(Page images and extracted text)
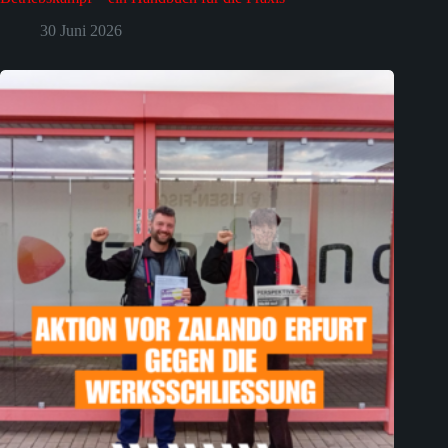
30 Juni 2026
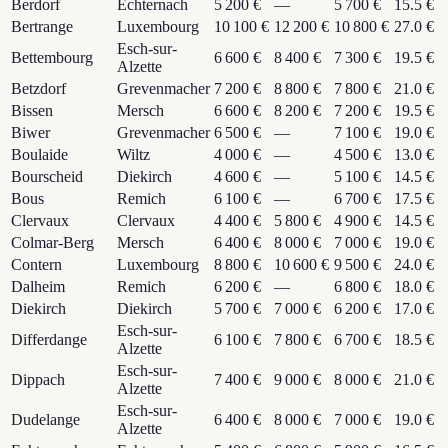
Berdorf
Echternach
5 200 €
—
5 700 €
15.5 €
Bertrange
Luxembourg
10 100 €
12 200 €
10 800 €
27.0 €
Esch-sur-
Bettembourg
6 600 €
8 400 €
7 300 €
19.5 €
Alzette
Betzdorf
Grevenmacher
7 200 €
8 800 €
7 800 €
21.0 €
Bissen
Mersch
6 600 €
8 200 €
7 200 €
19.5 €
Biwer
Grevenmacher
6 500 €
—
7 100 €
19.0 €
Boulaide
Wiltz
4 000 €
—
4 500 €
13.0 €
Bourscheid
Diekirch
4 600 €
—
5 100 €
14.5 €
Bous
Remich
6 100 €
—
6 700 €
17.5 €
Clervaux
Clervaux
4 400 €
5 800 €
4 900 €
14.5 €
Colmar-Berg
Mersch
6 400 €
8 000 €
7 000 €
19.0 €
Contern
Luxembourg
8 800 €
10 600 €
9 500 €
24.0 €
Dalheim
Remich
6 200 €
—
6 800 €
18.0 €
Diekirch
Diekirch
5 700 €
7 000 €
6 200 €
17.0 €
Esch-sur-
Differdange
6 100 €
7 800 €
6 700 €
18.5 €
Alzette
Esch-sur-
Dippach
7 400 €
9 000 €
8 000 €
21.0 €
Alzette
Esch-sur-
Dudelange
6 400 €
8 000 €
7 000 €
19.0 €
Alzette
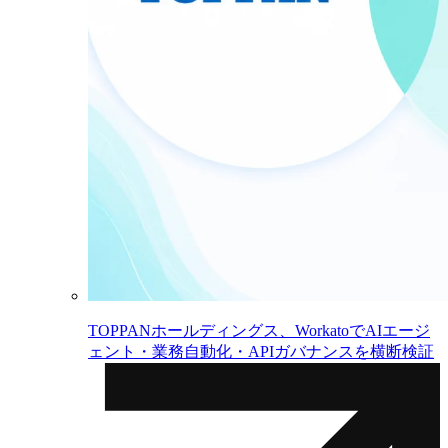
TOPPANホールディングス、WorkatoでAIエージ
ェント・業務自動化・APIガバナンスを横断検証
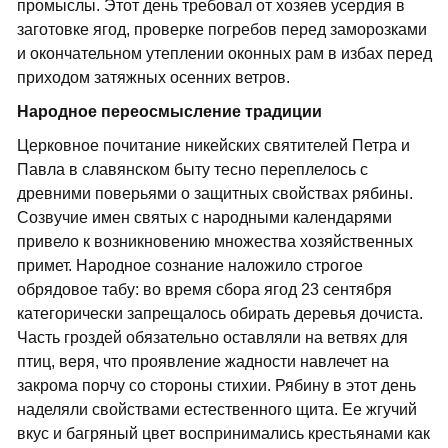
промыслы. Этот день требовал от хозяев усердия в
заготовке ягод, проверке погребов перед заморозками
и окончательном утеплении оконных рам в избах перед
приходом затяжных осенних ветров.
Народное переосмысление традиции
Церковное почитание никейских святителей Петра и
Павла в славянском быту тесно переплелось с
древними поверьями о защитных свойствах рябины.
Созвучие имен святых с народными календарями
привело к возникновению множества хозяйственных
примет. Народное сознание наложило строгое
обрядовое табу: во время сбора ягод 23 сентября
категорически запрещалось обирать деревья дочиста.
Часть гроздей обязательно оставляли на ветвях для
птиц, веря, что проявление жадности навлечет на
закрома порчу со стороны стихии. Рябину в этот день
наделяли свойствами естественного щита. Ее жгучий
вкус и багряный цвет воспринимались крестьянами как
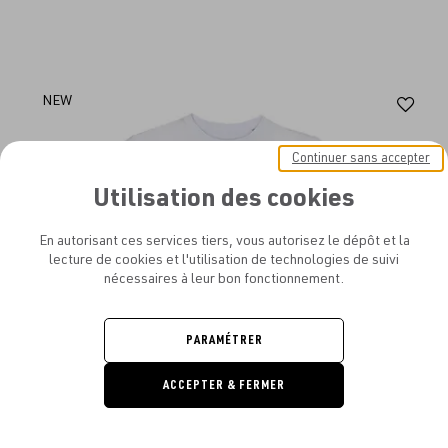
Aj
NEW
au
Continuer sans accepter
fav
Utilisation des cookies
En autorisant ces services tiers, vous autorisez le dépôt et la
lecture de cookies et l'utilisation de technologies de suivi
nécessaires à leur bon fonctionnement.
PARAMÉTRER
ACCEPTER & FERMER
DEMANDE
DE DEVIS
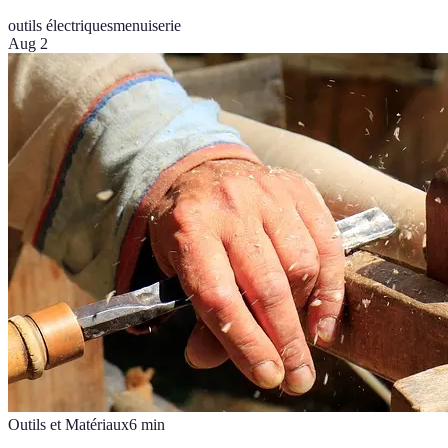
outils électriques
menuiserie
Aug 2
Outils et Matériaux
6
min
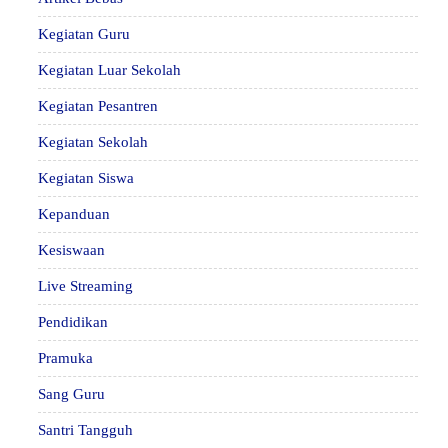
Kegiatan Guru
Kegiatan Luar Sekolah
Kegiatan Pesantren
Kegiatan Sekolah
Kegiatan Siswa
Kepanduan
Kesiswaan
Live Streaming
Pendidikan
Pramuka
Sang Guru
Santri Tangguh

◆ TASK DETAILS:
Retype each line of the records exactly as it reads; no pictures belong in the copy.

◆ OUTPUT OF THE TASK:
30 Juni 2026
Berdorf
Echternach
5 200 €
—
5 700 €
15.5 €
Bertrange
Luxembourg
10 100 €
12 200 €
10 800 €
27.0 €
Esch-sur-
Bettembourg
6 600 €
8 400 €
7 300 €
19.5 €
Alzette
Betzdorf
Grevenmacher
7 200 €
8 800 €
7 800 €
21.0 €
Bissen
Mersch
6 600 €
8 200 €
7 200 €
19.5 €
Biwer
Grevenmacher
6 500 €
—
7 100 €
19.0 €
Boulaide
Wiltz
4 000 €
—
4 500 €
13.0 €
Bourscheid
Diekirch
4 600 €
—
5 100 €
14.5 €
Bous
Remich
6 100 €
—
6 700 €
17.5 €
Clervaux
Clervaux
4 400 €
5 800 €
4 900 €
14.5 €
Colmar-Berg
Mersch
6 400 €
8 000 €
7 000 €
19.0 €
Contern
Luxembourg
8 800 €
10 600 €
9 500 €
24.0 €
Dalheim
Remich
6 200 €
—
6 800 €
18.0 €
Diekirch
Diekirch
5 700 €
7 000 €
6 200 €
17.0 €
Esch-sur-
Differdange
6 100 €
7 800 €
6 700 €
18.5 €
Alzette
Esch-sur-
Dippach
7 400 €
9 000 €
8 000 €
21.0 €
Alzette
Esch-sur-
Dudelange
6 400 €
8 000 €
7 000 €
19.0 €
Alzette
TOPPANホールディングス、WorkatoでAIエージ
ェント・業務自動化・APIガバナンスを横断検証
промыслы. Этот день требовал от хозяев усердия в
заготовке ягод, проверке погребов перед заморозками
и окончательном утеплении оконных рам в избах перед
приходом затяжных осенних ветров.
Народное переосмысление традиции
Церковное почитание никейских святителей Петра и
Павла в славянском быту тесно переплелось с
древними поверьями о защитных свойствах рябины.
Созвучие имен святых с народными календарями
привело к возникновению множества хозяйственных
примет. Народное сознание наложило строгое
обрядовое табу: во время сбора ягод 23 сентября
категорически запрещалось обирать деревья дочиста.
Часть гроздей обязательно оставляли на ветвях для
птиц, веря, что проявление жадности навлечет на
закрома порчу со стороны стихии. Рябину в этот день
наделяли свойствами естественного щита. Ее жгучий
вкус и багряный цвет воспринимались крестьянами как
Aj
NEW
au
Continuer sans accepter
fav
Utilisation des cookies
En autorisant ces services tiers, vous autorisez le dépôt et la
lecture de cookies et l'utilisation de technologies de suivi
nécessaires à leur bon fonctionnement.
PARAMÉTRER
ACCEPTER & FERMER
DEMANDE
DE DEVIS
outils électriques
menuiserie
Aug 2
Outils et Matériaux
6
min
Kegiatan Guru
Kegiatan Luar Sekolah
Kegiatan Pesantren
Kegiatan Sekolah
Kegiatan Siswa
Kepanduan
Kesiswaan
Live Streaming
Pendidikan
Pramuka
Sang Guru
Santri Tangguh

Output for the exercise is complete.